#### [Problem 1]
In the post about Hadiya Pendleton, rewrite the part starting at "When I read" and ending at "see my daughter...", swapping "streets" for "blocks".
#### [Problem 2]
Copy the entries starting at their first line and ending at the line that contains "genus: Pseudotriton", including that line. Leave the pictures out.

#### [Passage shown]
▼
Hadiya Pendleton... a "shining light" stolen too soon
When I learned of the death of Hadiya Pendleton... a 15 year old high school honours student who was fatally gunned down as her and her friends were seeking shelter from the rain January 31 in the Chicago neighborhood of Kenwood... I cried
It is sad that this promising young lady who had just performed at the Presidential Inauguration with her high school band just the week before; is gone too soon
Police speculate, that the the killer who shot into the group of teens Hadiya was standing with, may have mistook her for a rival gang member. When I learned that Hadiya and classmates made an anti-gang video in 2008... I cried.
When I read that Hadiya's father called her a "shining light" I cried... maybe it is because Hadiya reminds me so much of my own daughter, maybe because I grew up in Chicago, and know of the area Hadiya was killed in. Maybe I feel blessed to have survived those streets. I wrote this poem because her death affected me... and I immediately wanted to fly to California to see my daughter...
▲
#### [Records]
▼
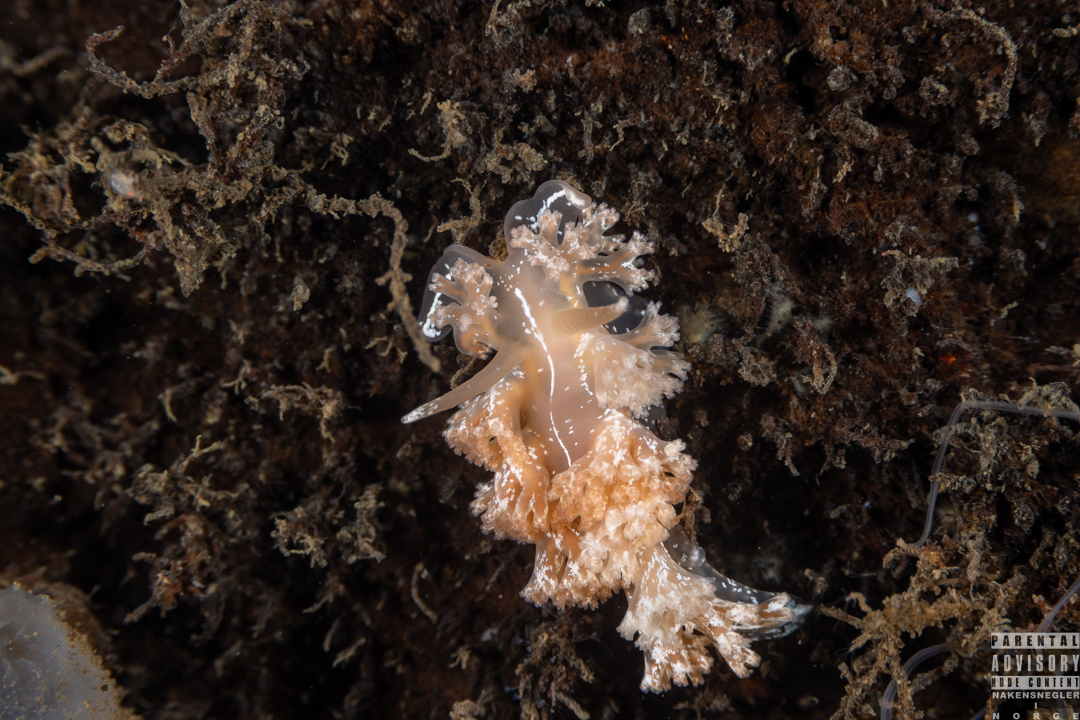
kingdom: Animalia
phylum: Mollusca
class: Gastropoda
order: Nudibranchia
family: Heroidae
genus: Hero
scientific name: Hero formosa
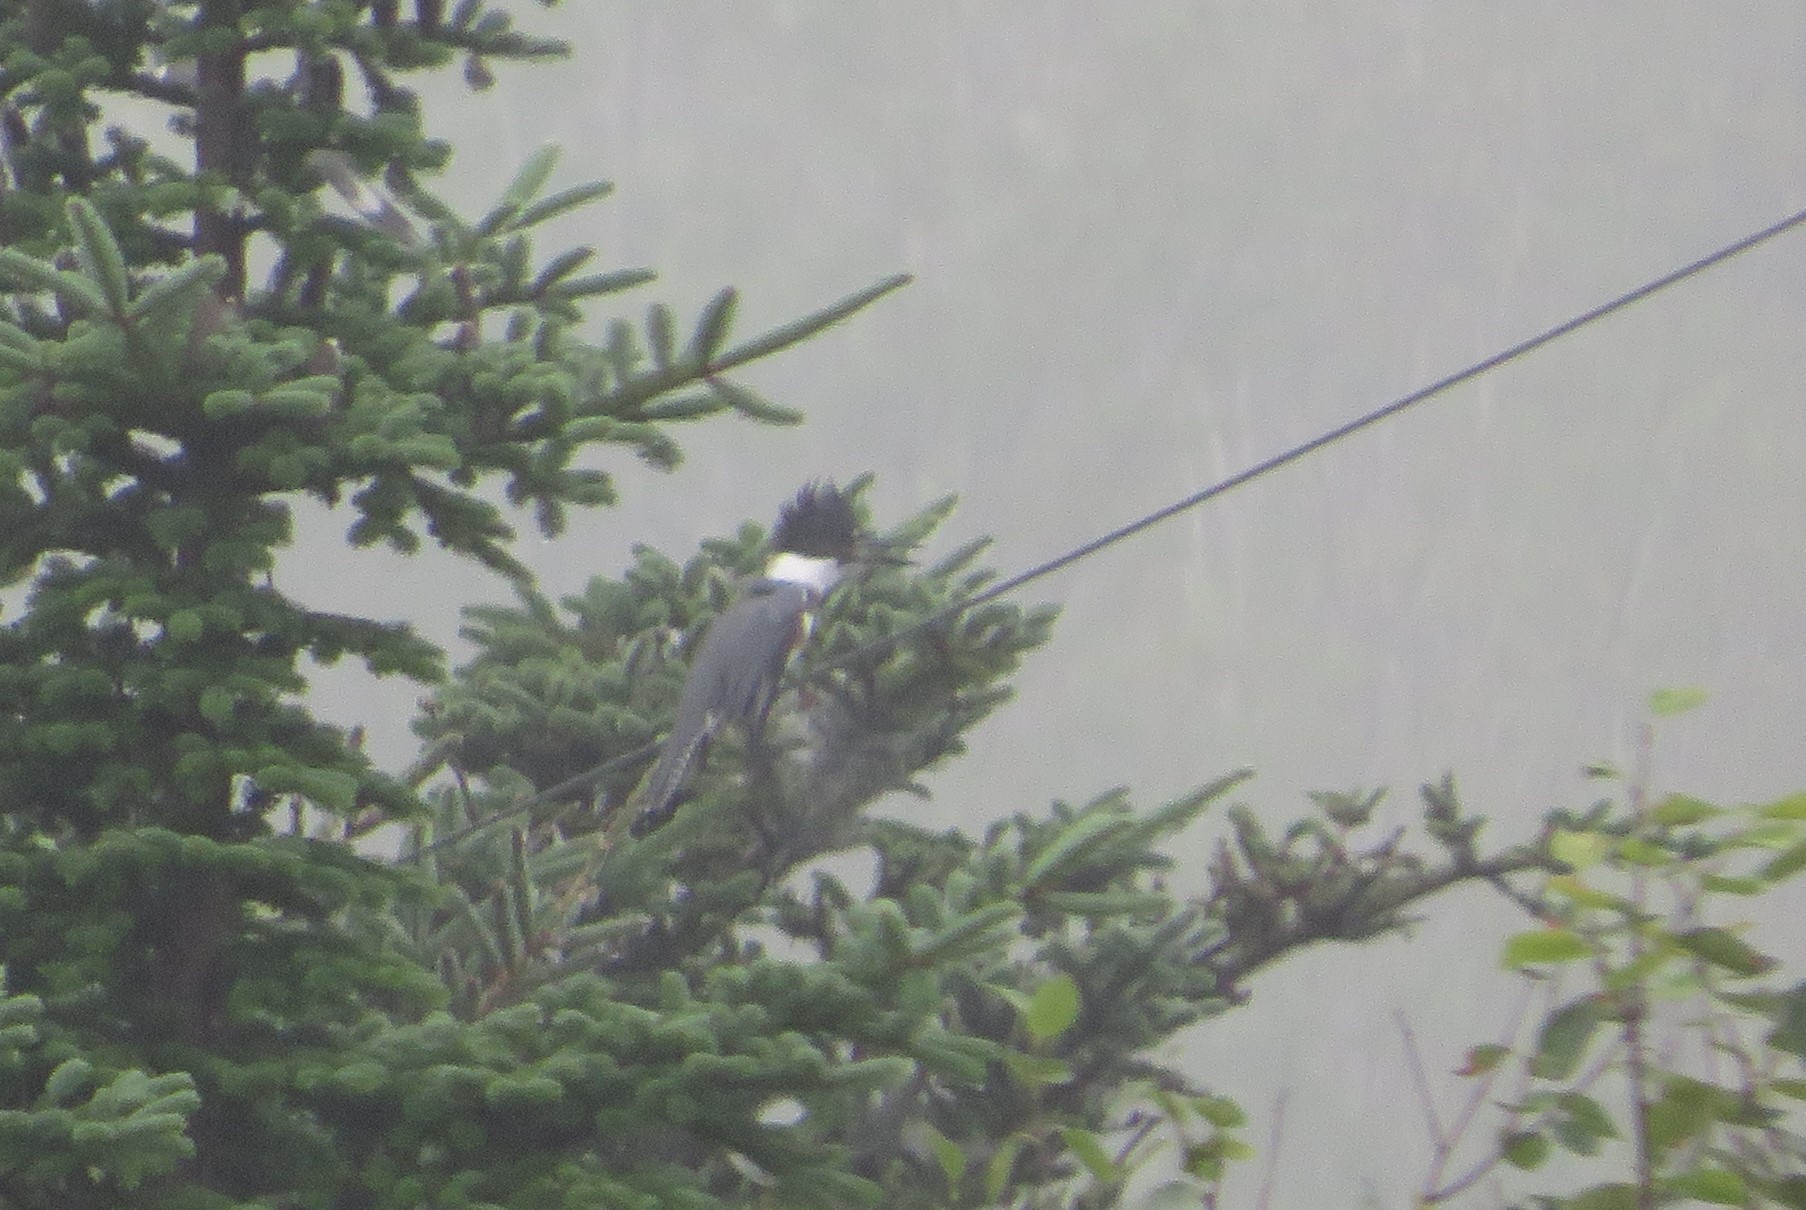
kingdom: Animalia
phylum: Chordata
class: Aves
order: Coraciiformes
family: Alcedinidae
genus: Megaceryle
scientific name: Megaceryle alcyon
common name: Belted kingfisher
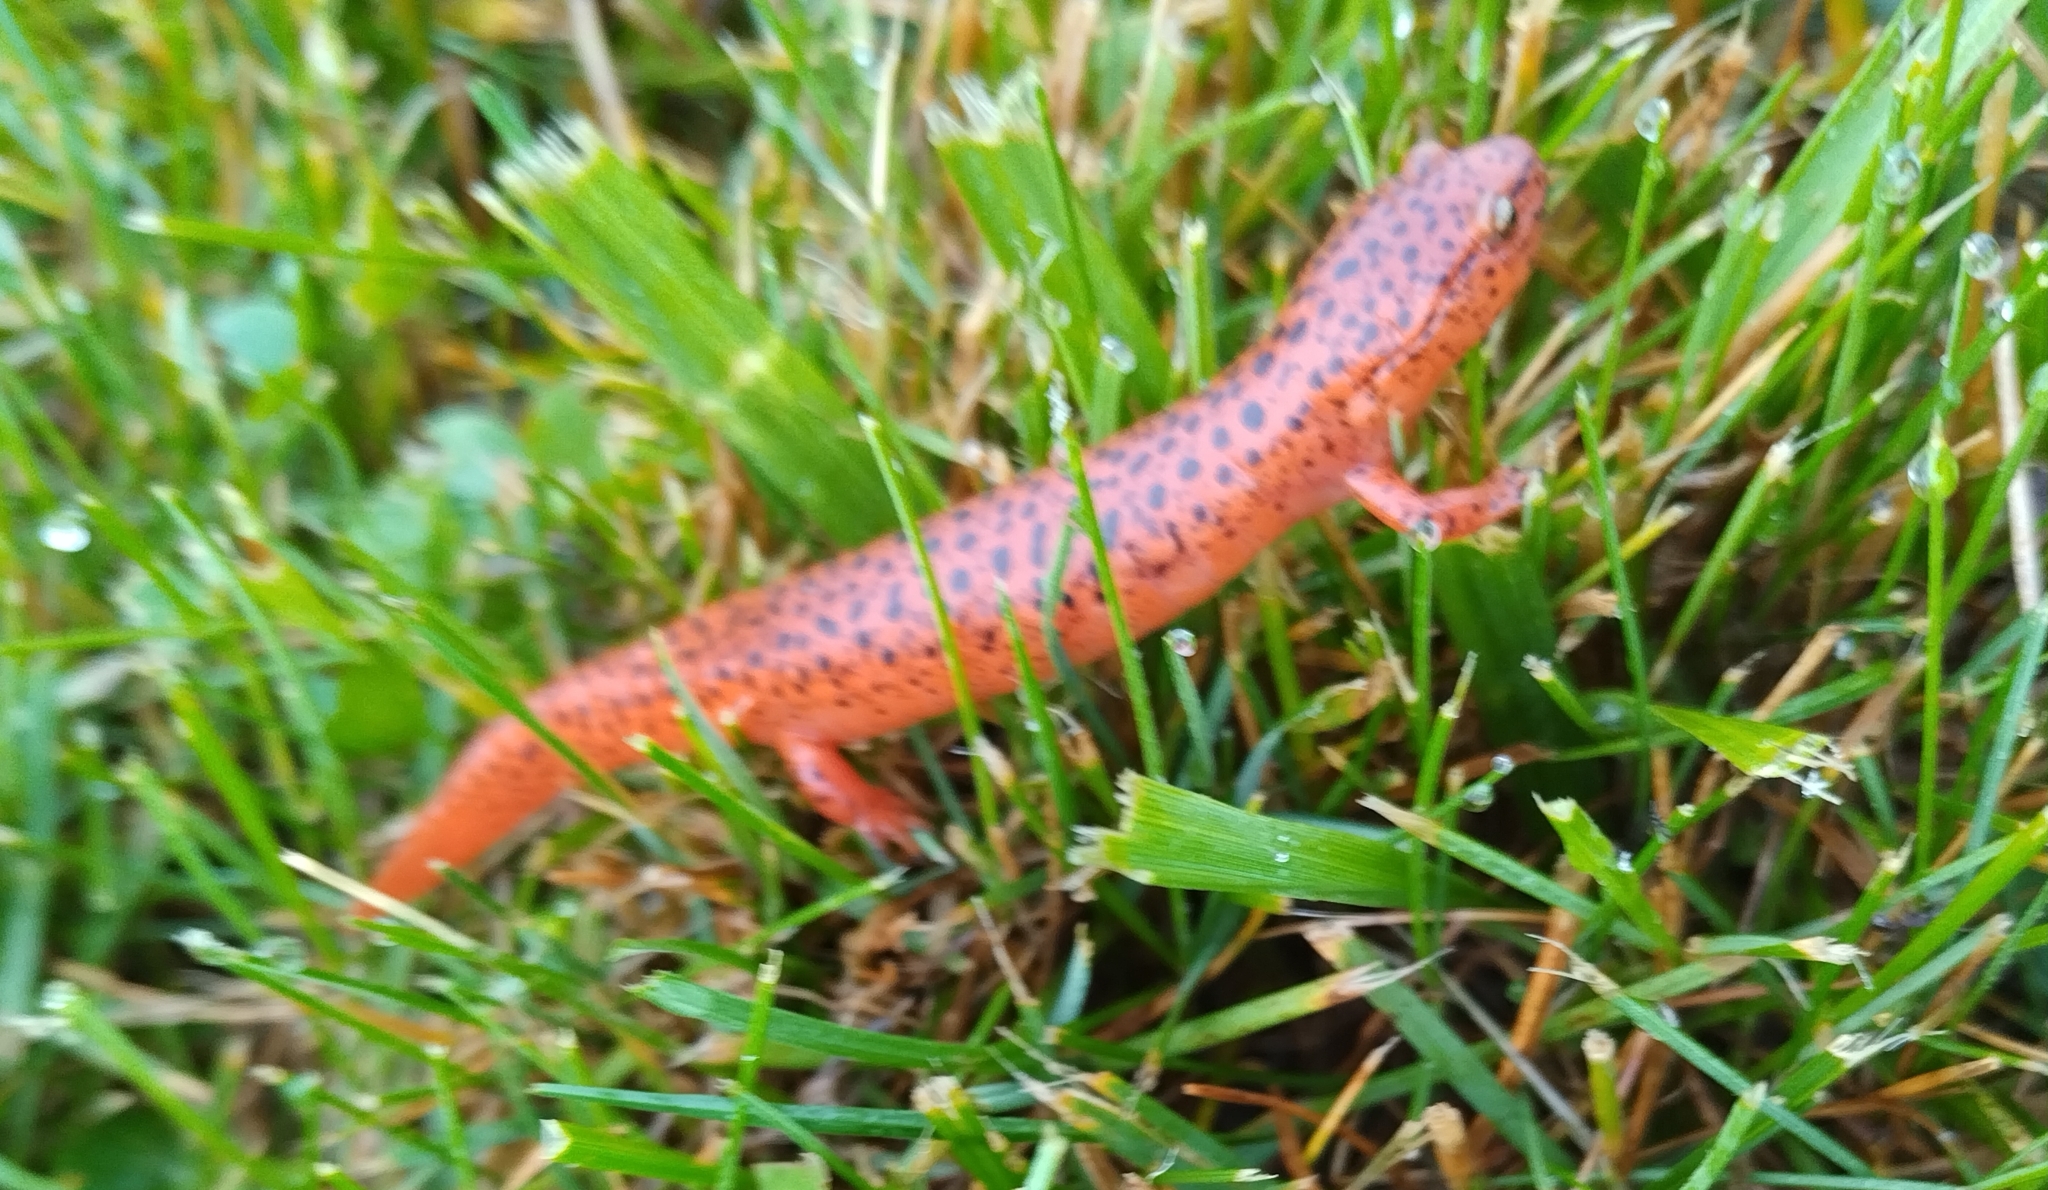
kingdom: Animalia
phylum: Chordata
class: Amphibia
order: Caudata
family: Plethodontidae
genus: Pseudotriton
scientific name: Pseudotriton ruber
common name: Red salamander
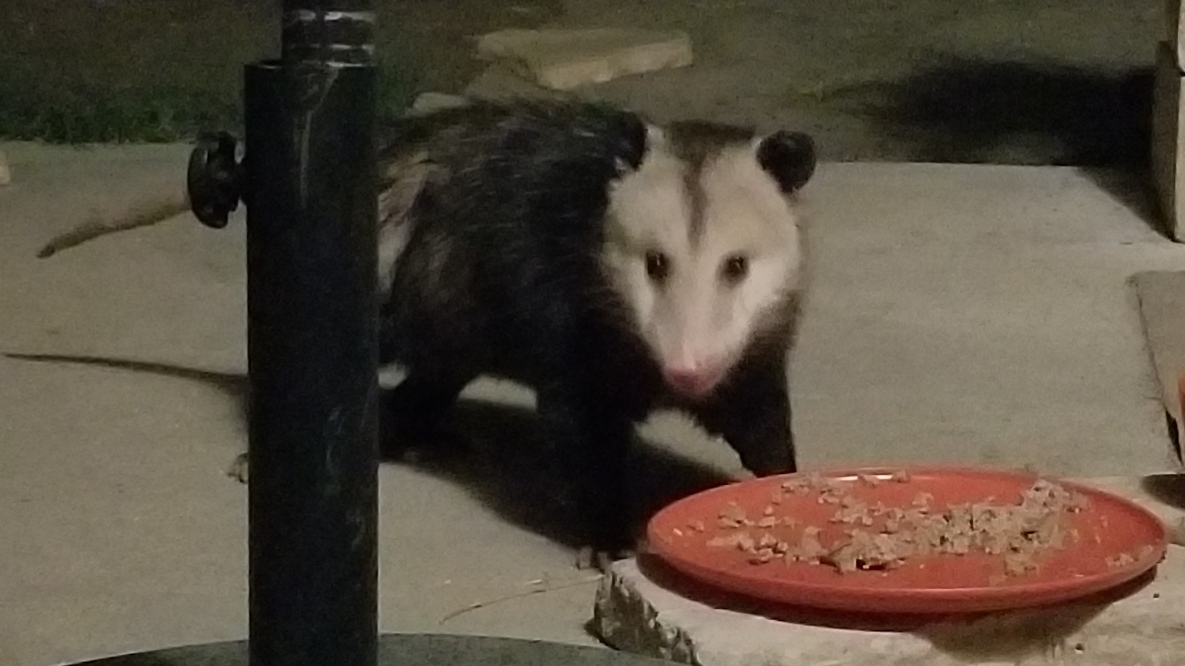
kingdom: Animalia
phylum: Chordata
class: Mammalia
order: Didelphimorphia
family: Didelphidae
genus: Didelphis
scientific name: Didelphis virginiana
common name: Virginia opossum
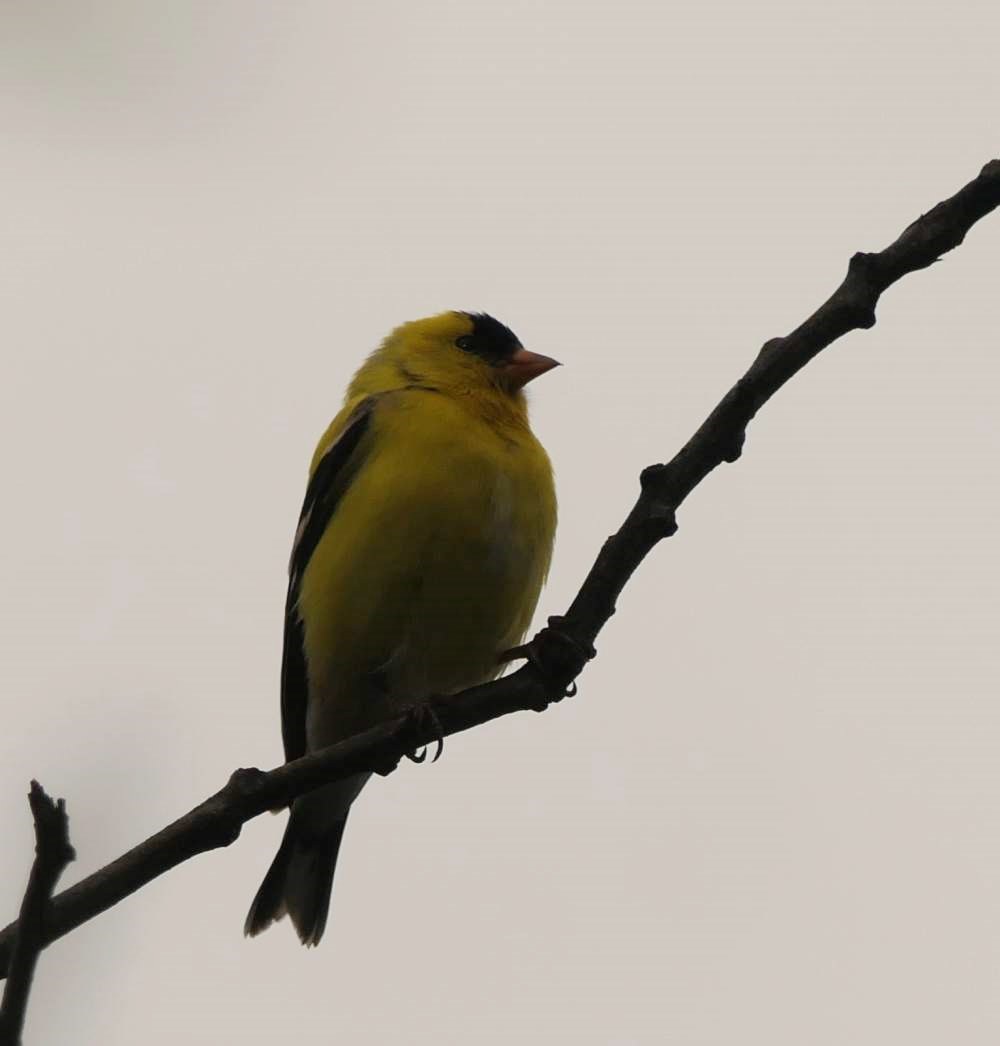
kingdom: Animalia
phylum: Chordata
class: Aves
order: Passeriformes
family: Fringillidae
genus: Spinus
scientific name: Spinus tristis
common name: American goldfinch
▲
#### [Worked answer 1]
When I read that Hadiya's father called her a "shining light" I cried... maybe it is because Hadiya reminds me so much of my own daughter, maybe because I grew up in Chicago, and know of the area Hadiya was killed in. Maybe I feel blessed to have survived those blocks. I wrote this poem because her death affected me... and I immediately wanted to fly to California to see my daughter...

#### [Worked answer 2]
kingdom: Animalia
phylum: Mollusca
class: Gastropoda
order: Nudibranchia
family: Heroidae
genus: Hero
scientific name: Hero formosa
kingdom: Animalia
phylum: Chordata
class: Aves
order: Coraciiformes
family: Alcedinidae
genus: Megaceryle
scientific name: Megaceryle alcyon
common name: Belted kingfisher
kingdom: Animalia
phylum: Chordata
class: Amphibia
order: Caudata
family: Plethodontidae
genus: Pseudotriton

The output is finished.